◆ **Assignment**
Return every record exactly as written.

◆ **Data**
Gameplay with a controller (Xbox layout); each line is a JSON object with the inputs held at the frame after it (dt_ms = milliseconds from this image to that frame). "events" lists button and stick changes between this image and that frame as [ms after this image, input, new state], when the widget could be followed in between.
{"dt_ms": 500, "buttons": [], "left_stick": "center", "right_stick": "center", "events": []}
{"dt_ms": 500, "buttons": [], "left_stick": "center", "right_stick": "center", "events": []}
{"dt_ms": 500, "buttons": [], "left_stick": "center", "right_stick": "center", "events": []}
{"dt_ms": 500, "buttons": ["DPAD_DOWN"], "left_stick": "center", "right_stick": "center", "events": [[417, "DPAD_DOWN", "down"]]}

◆ **Task output**
Gameplay with a controller (Xbox layout); each line is a JSON object with the inputs held at the frame after it (dt_ms = milliseconds from this image to that frame). "events" lists button and stick changes between this image and that frame as [ms after this image, input, new state], when the widget could be followed in between.
{"dt_ms": 500, "buttons": [], "left_stick": "center", "right_stick": "center", "events": []}
{"dt_ms": 500, "buttons": [], "left_stick": "center", "right_stick": "center", "events": []}
{"dt_ms": 500, "buttons": [], "left_stick": "center", "right_stick": "center", "events": []}
{"dt_ms": 500, "buttons": ["DPAD_DOWN"], "left_stick": "center", "right_stick": "center", "events": [[417, "DPAD_DOWN", "down"]]}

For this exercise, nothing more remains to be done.